La scena è perciò ben presentata nel libro. Che si fa specchio della nostra società. Per questo è un libro molto amato nella storia ebraica. Non solo davanti alla violenza di Hitler. Ma anche nella nostra realtà odierna. Pur con minor violenza, anche oggi, come ieri, essere protagonisti e custodi di Bene comune, di libertà vera, costa e lo si paga caro. Non quella libertà fatta capriccio. Ma quella libertà vera, pulita, eroica. Una libertà, cioè, che sa sempre intrecciarsi con la verità. Perché solo così la libertà è autentica. Perché intrecciata con la carità. In un trio di speranza forte: libertà, verità e carità. Così si costruisce il Bene comune. Eccone allora un ipotetico itinerario, che mi permetto di suggerire con delicatezza, ma anche con concretezza. È fatto di cinque tappe, intrecciate seppur distinte: il coraggio di Mardocheo; i talenti di Ester; le paure della Regina; i moniti severi di Mardocheo; la decisione di Ester di mettersi in gioco per il bene comune del suo popolo. Esaminiamole una per una. Il coraggio di Mardocheo, cioè l’importanza di avere una famiglia che ti forgia le scelte, nel suo eroico quotidiano, tramite adulti che si fanno testimoni. Mardocheo ha cresciuto Ester. L’ha adottata come figlia. E nel momento della possibilità di essere lei Regina, la lancia nella sua vocazione nuova ed inattesa. Ma le dà un esempio mirabile. Infatti, mentre tutti si piegano davanti al potente di turno, lui “resiste”. Cioè pone dei gesti alternativi: sta ritto, non si inginocchia, non si adegua. Ma questo gli è possibile farlo, perché è un uomo che vive fino in fondo la prova del suo popolo. Condivide il dramma del suo tempo, cresce un cuore solidale. Ed è la solidarietà del cuore che prepara in gesti della responsabilità per il Bene comune.

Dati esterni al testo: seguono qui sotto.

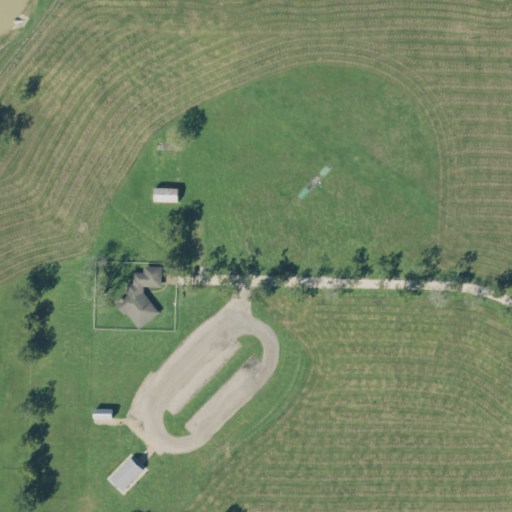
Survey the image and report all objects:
river: (7, 7)
building: (165, 192)
building: (165, 192)
road: (366, 278)
building: (140, 294)
building: (140, 294)
building: (102, 411)
building: (103, 411)
building: (126, 471)
building: (126, 471)
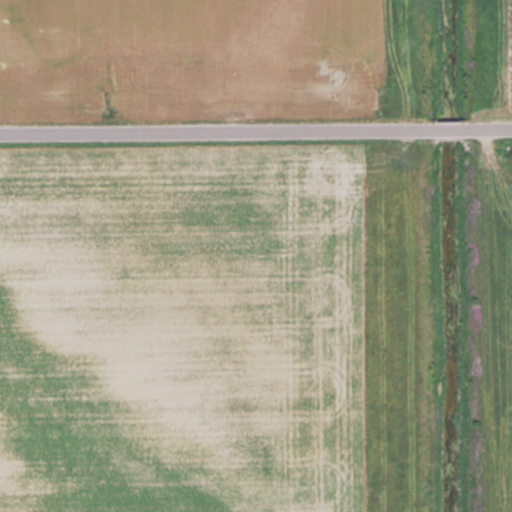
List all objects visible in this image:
road: (491, 128)
road: (453, 129)
road: (217, 131)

Non solo condivide e segue, ma soprattutto prega. E tanto, poiché sa bene che la forza solo Dio la concede. Quella forza di essere  “martire”, cioè nuovo, diverso, alternativo. Ed accompagna il suo cuore in preghiera con un cuore che sa anche digiunare. Un corpo allenato, per avere un cuore pronto. Quel sacrificio, che ti fa privare di cose, per scegliere oltre le cose. Cioè l’essere come prioritario dell’Avere. La persona, infatti, vale non per quello che ha, ma per quello che “è”. L’essere più dell’avere. La qualità prima della quantità, perché solo chi possiede qualità, avrà anche quantità. Ed è con questi criteri che si riesce a scegliere un cammino di Etica. Poiché è l’etica che pone la scala dei valori, su cui sono costruite la cultura, la politica e quindi anche l’economia. Ripropongo infatti, qui, il disegno che mi piace scrivere sulla lavagna, per indicare come sia fatta la “Casa sociale”. Al primo piano c’è la spiritualità (preghiera, digiuno, Parola di Dio, confessione). Al secondo, l’etica, cioè la coerenza; anche quando tutti si piegano, tu resisti. Al terzo piano poniamo la cultura, cioè il saper progettare, guardare lontano, prepararsi nella formazione. Solo al quarto collochiamo la politica, cioè la forza che è destinata a “realizzare” il progetto. A rendere segni veri i nostri “sogni”. E se la politica sarà veramente fondata sulla spiritualità, sull’etica che la verifica e su una base culturale che ne progetta i passi, allora ogni scelta politica diverrà vera, non temerà corruzione e sarà a vero servizio del Bene comune. Al quinto piano pongo l’economia, come la dimensione che opera e costruisce la vita nel quotidiano. Con relazioni di servizio, partendo dal cibo, dalla casa, dal territorio, dalla condivisione. Mardocheo si fa così simbolo di una famiglia dove il giovane impara ad essere testimone, poiché vede reali figure di coraggio e di eroismo.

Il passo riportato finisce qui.